In Ukraine, that demographic, once the pro-Russian Ukrainian government in Kyiv was kicked out in a popular rebellion, decided they no longer wished to be part of Ukraine. Rather than decamping and heading back for Russia where many generations earlier they had hailed from, they decided to pack up their territory and gift it to Russia. Ukraine, understandably, would have no part of it. And this is when Moscow decided that it would, and when Vladimir V. Putin exercised his authority to send in Russian troops disguised but recognizable, to fight alongside their Ukrainian-Russian comrades.

It is also when Putin decided that the Crimea should be returned to Russia, that Russian roots and history in Ukraine was too valuable, too ingrained in Russian culture and heritage to allow it to remain with Ukraine, and so that territory too was forcibly claimed by a Russian military invasion. Since 2014, and the many battles fought between the Ukrainian military and the separatists supported by Russian military and advanced Russian weaponry which included a missile that shot down an overflight passenger jet from Malaysia killing hundreds aboard, the conflict has raged.

It is raging on low but steady ramp since the signing of an accord in Minsk in 2015, an armistice supposedly leading to a peace process which has become an inevitable war of attrition, each side claiming the other has broken the accord, leading to a like response. According to the Organization for Security and Cooperation in Europe one thousand ceasefire violations occurred each day in the month of December alone. The breakaway states of Donetsk and Luhansk People's Republics agree to refresh the agreement, and then relent.

Both sides, according to the deputy head of the OSCE mission, "blatantly disregard" the Minsk agreement. Ongoing antagonism between Moscow and Washington over the conflict has failed to move the peace process forward. A "massive escalation" in violence on the part of the insurgents represented a response to Kyiv's initiative to take foreigners' fingerprints at the border; a situation that caused Russian officers to leave a joint ceasefire control centre with Ukraine.

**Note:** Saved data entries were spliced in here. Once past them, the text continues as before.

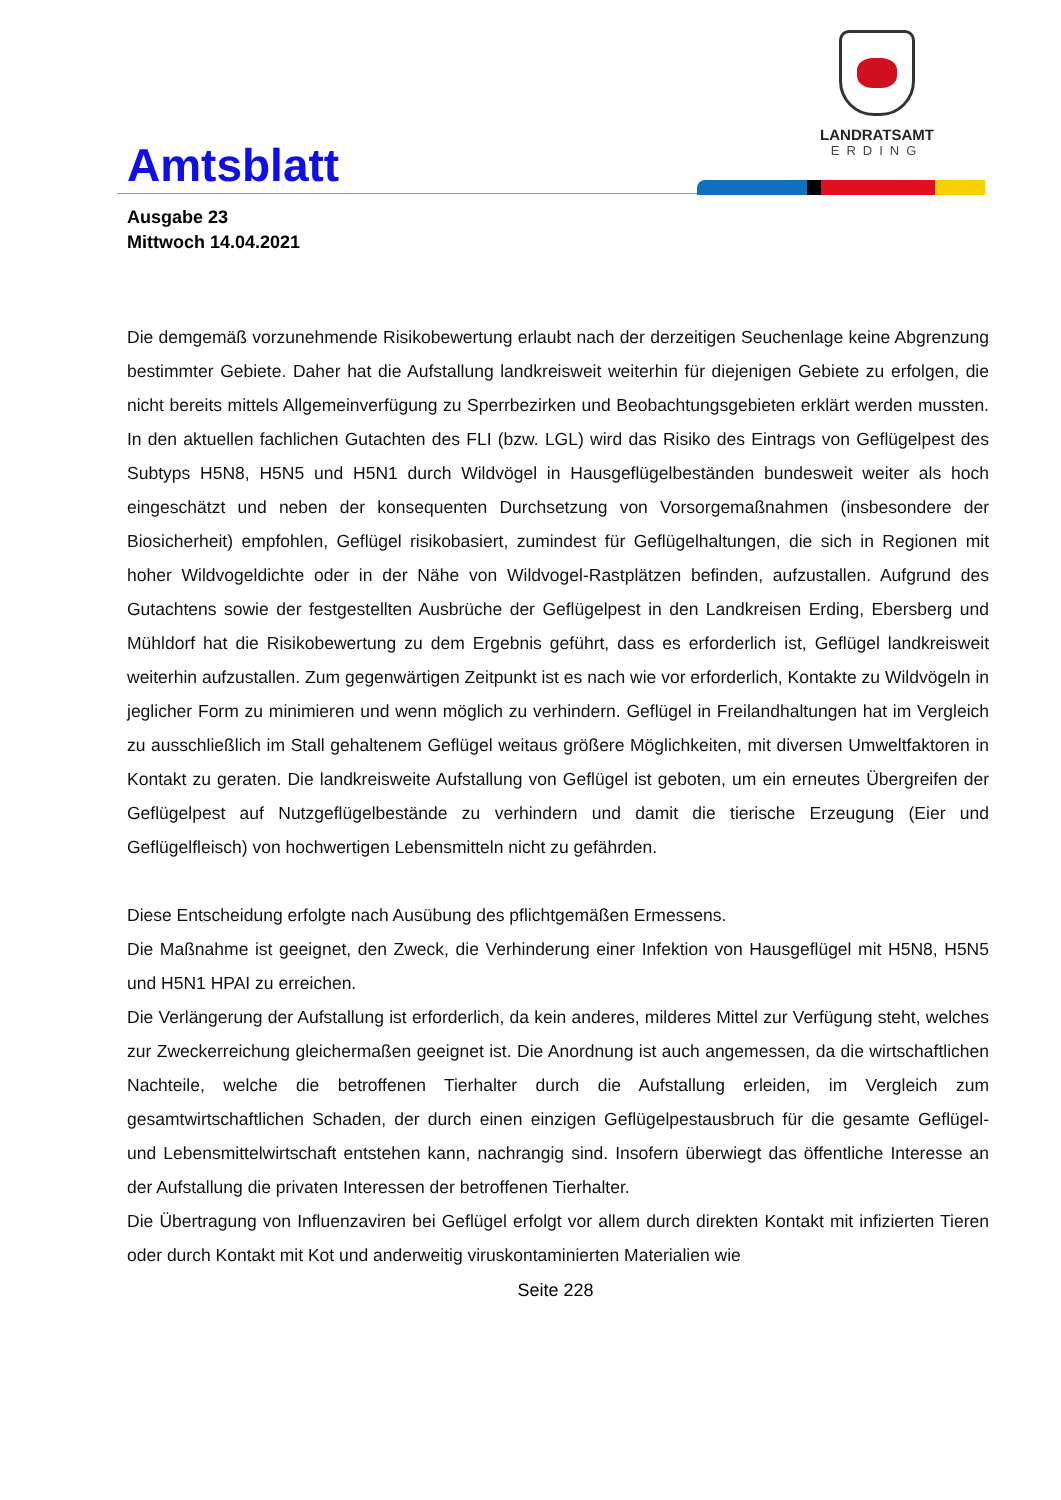Amtsblatt
LANDRATSAMT
ERDING
Ausgabe 23
Mittwoch 14.04.2021
Die demgemäß vorzunehmende Risikobewertung erlaubt nach der derzeitigen Seuchenlage keine Abgrenzung bestimmter Gebiete. Daher hat die Aufstallung landkreisweit weiterhin für diejenigen Gebiete zu erfolgen, die nicht bereits mittels Allgemeinverfügung zu Sperrbezirken und Beobachtungsgebieten erklärt werden mussten. In den aktuellen fachlichen Gutachten des FLI (bzw. LGL) wird das Risiko des Eintrags von Geflügelpest des Subtyps H5N8, H5N5 und H5N1 durch Wildvögel in Hausgeflügelbeständen bundesweit weiter als hoch eingeschätzt und neben der konsequenten Durchsetzung von Vorsorgemaßnahmen (insbesondere der Biosicherheit) empfohlen, Geflügel risikobasiert, zumindest für Geflügelhaltungen, die sich in Regionen mit hoher Wildvogeldichte oder in der Nähe von Wildvogel-Rastplätzen befinden, aufzustallen. Aufgrund des Gutachtens sowie der festgestellten Ausbrüche der Geflügelpest in den Landkreisen Erding, Ebersberg und Mühldorf hat die Risikobewertung zu dem Ergebnis geführt, dass es erforderlich ist, Geflügel landkreisweit weiterhin aufzustallen. Zum gegenwärtigen Zeitpunkt ist es nach wie vor erforderlich, Kontakte zu Wildvögeln in jeglicher Form zu minimieren und wenn möglich zu verhindern. Geflügel in Freilandhaltungen hat im Vergleich zu ausschließlich im Stall gehaltenem Geflügel weitaus größere Möglichkeiten, mit diversen Umweltfaktoren in Kontakt zu geraten. Die landkreisweite Aufstallung von Geflügel ist geboten, um ein erneutes Übergreifen der Geflügelpest auf Nutzgeflügelbestände zu verhindern und damit die tierische Erzeugung (Eier und Geflügelfleisch) von hochwertigen Lebensmitteln nicht zu gefährden.
Diese Entscheidung erfolgte nach Ausübung des pflichtgemäßen Ermessens.
Die Maßnahme ist geeignet, den Zweck, die Verhinderung einer Infektion von Hausgeflügel mit H5N8, H5N5 und H5N1 HPAI zu erreichen.
Die Verlängerung der Aufstallung ist erforderlich, da kein anderes, milderes Mittel zur Verfügung steht, welches zur Zweckerreichung gleichermaßen geeignet ist. Die Anordnung ist auch angemessen, da die wirtschaftlichen Nachteile, welche die betroffenen Tierhalter durch die Aufstallung erleiden, im Vergleich zum gesamtwirtschaftlichen Schaden, der durch einen einzigen Geflügelpestausbruch für die gesamte Geflügel- und Lebensmittelwirtschaft entstehen kann, nachrangig sind. Insofern überwiegt das öffentliche Interesse an der Aufstallung die privaten Interessen der betroffenen Tierhalter.
Die Übertragung von Influenzaviren bei Geflügel erfolgt vor allem durch direkten Kontakt mit infizierten Tieren oder durch Kontakt mit Kot und anderweitig viruskontaminierten Materialien wie
Seite 228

Meanwhile, the Trump administration has decided to level the weapons' playing field, releasing to Ukraine the export of multiple millions' worth of .50 calibre Barrett M107A1 sniper rifles. Denounced by the Russian Foreign Ministry claiming it would encourage "major bloodshed", but evidently not Moscow's arming of the rebels with advanced weaponry. Kyiv is still awaiting the promised Javelin anti-tank missiles from Washington to address their lack of advanced equipment.
12_26_Ukraine_Javelin
The Trump administration approved the sale of Javelin anti-tank missiles to Ukraine.  Getty Images

"They shell themselves, and then supposedly it was the Ukrainian side that fired", said Vasil Labay, a spokesman for Ukraine's "anti-terrorist operation" against the separatists, who signalled that Ukraine's military was in the process of "improving our positions", yet following the ceasefire, and holding back heavy weapons. Disputed by the OSCE which holds that both sides were meant to withdraw tanks, artillery pieces and mortars from within 15 kilometres of the contact line.

On the other hand, what's a country under fire from a neighbour supposed to do, while that neighbour feints it has no involvement whatever; simply the other nation's own citizens expressing their dissatisfaction with the government...? Britain and other European nations are getting a taste of what Putin's larger agenda might resemble with an "upsurge" of Russian naval vessels passing by British waters even as the British Navy and NATO leader warn of just such Russian naval activity at levels not seen since the Cold War.